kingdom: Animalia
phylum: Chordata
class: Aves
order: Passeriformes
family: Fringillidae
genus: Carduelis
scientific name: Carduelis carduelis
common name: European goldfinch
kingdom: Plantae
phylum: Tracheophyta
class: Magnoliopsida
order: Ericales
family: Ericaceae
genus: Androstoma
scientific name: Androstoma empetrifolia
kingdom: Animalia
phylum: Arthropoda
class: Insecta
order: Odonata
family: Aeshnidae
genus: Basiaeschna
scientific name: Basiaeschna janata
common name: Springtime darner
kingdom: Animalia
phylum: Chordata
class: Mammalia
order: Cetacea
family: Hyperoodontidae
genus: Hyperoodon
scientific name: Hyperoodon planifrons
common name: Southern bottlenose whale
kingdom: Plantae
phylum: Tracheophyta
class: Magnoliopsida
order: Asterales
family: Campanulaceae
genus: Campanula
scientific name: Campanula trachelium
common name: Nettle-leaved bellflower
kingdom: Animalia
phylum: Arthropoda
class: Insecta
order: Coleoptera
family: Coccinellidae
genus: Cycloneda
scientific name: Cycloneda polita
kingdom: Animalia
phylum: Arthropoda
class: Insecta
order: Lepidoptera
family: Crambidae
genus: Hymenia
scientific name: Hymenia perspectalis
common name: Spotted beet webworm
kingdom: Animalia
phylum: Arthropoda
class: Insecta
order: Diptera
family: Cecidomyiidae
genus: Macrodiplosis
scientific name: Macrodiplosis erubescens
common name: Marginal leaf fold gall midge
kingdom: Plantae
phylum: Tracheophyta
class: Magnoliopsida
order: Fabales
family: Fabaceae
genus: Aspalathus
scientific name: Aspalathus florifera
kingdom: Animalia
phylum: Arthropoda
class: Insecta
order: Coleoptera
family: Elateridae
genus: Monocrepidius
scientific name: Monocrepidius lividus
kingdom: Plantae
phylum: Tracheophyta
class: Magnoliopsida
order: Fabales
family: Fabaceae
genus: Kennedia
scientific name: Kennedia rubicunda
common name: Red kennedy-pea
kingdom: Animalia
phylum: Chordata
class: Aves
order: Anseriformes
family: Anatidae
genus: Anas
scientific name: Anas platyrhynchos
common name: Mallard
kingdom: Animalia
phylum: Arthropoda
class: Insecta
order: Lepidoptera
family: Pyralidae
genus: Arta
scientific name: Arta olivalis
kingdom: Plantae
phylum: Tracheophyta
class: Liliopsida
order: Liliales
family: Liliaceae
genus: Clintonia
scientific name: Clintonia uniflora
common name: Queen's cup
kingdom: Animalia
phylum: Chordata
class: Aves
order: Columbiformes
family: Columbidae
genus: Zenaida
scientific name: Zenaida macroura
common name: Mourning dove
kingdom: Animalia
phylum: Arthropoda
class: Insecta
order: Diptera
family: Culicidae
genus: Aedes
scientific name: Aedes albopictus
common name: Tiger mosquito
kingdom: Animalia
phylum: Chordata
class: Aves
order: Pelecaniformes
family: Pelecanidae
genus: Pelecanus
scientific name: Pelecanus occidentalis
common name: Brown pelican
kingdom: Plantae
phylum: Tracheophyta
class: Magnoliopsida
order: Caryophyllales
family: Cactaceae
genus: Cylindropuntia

------------

### Exercise details
Reproduce every line of the listing above, from the first line to the last, without changing a single character.

### Result for this task
kingdom: Animalia
phylum: Chordata
class: Aves
order: Passeriformes
family: Fringillidae
genus: Carduelis
scientific name: Carduelis carduelis
common name: European goldfinch
kingdom: Plantae
phylum: Tracheophyta
class: Magnoliopsida
order: Ericales
family: Ericaceae
genus: Androstoma
scientific name: Androstoma empetrifolia
kingdom: Animalia
phylum: Arthropoda
class: Insecta
order: Odonata
family: Aeshnidae
genus: Basiaeschna
scientific name: Basiaeschna janata
common name: Springtime darner
kingdom: Animalia
phylum: Chordata
class: Mammalia
order: Cetacea
family: Hyperoodontidae
genus: Hyperoodon
scientific name: Hyperoodon planifrons
common name: Southern bottlenose whale
kingdom: Plantae
phylum: Tracheophyta
class: Magnoliopsida
order: Asterales
family: Campanulaceae
genus: Campanula
scientific name: Campanula trachelium
common name: Nettle-leaved bellflower
kingdom: Animalia
phylum: Arthropoda
class: Insecta
order: Coleoptera
family: Coccinellidae
genus: Cycloneda
scientific name: Cycloneda polita
kingdom: Animalia
phylum: Arthropoda
class: Insecta
order: Lepidoptera
family: Crambidae
genus: Hymenia
scientific name: Hymenia perspectalis
common name: Spotted beet webworm
kingdom: Animalia
phylum: Arthropoda
class: Insecta
order: Diptera
family: Cecidomyiidae
genus: Macrodiplosis
scientific name: Macrodiplosis erubescens
common name: Marginal leaf fold gall midge
kingdom: Plantae
phylum: Tracheophyta
class: Magnoliopsida
order: Fabales
family: Fabaceae
genus: Aspalathus
scientific name: Aspalathus florifera
kingdom: Animalia
phylum: Arthropoda
class: Insecta
order: Coleoptera
family: Elateridae
genus: Monocrepidius
scientific name: Monocrepidius lividus
kingdom: Plantae
phylum: Tracheophyta
class: Magnoliopsida
order: Fabales
family: Fabaceae
genus: Kennedia
scientific name: Kennedia rubicunda
common name: Red kennedy-pea
kingdom: Animalia
phylum: Chordata
class: Aves
order: Anseriformes
family: Anatidae
genus: Anas
scientific name: Anas platyrhynchos
common name: Mallard
kingdom: Animalia
phylum: Arthropoda
class: Insecta
order: Lepidoptera
family: Pyralidae
genus: Arta
scientific name: Arta olivalis
kingdom: Plantae
phylum: Tracheophyta
class: Liliopsida
order: Liliales
family: Liliaceae
genus: Clintonia
scientific name: Clintonia uniflora
common name: Queen's cup
kingdom: Animalia
phylum: Chordata
class: Aves
order: Columbiformes
family: Columbidae
genus: Zenaida
scientific name: Zenaida macroura
common name: Mourning dove
kingdom: Animalia
phylum: Arthropoda
class: Insecta
order: Diptera
family: Culicidae
genus: Aedes
scientific name: Aedes albopictus
common name: Tiger mosquito
kingdom: Animalia
phylum: Chordata
class: Aves
order: Pelecaniformes
family: Pelecanidae
genus: Pelecanus
scientific name: Pelecanus occidentalis
common name: Brown pelican
kingdom: Plantae
phylum: Tracheophyta
class: Magnoliopsida
order: Caryophyllales
family: Cactaceae
genus: Cylindropuntia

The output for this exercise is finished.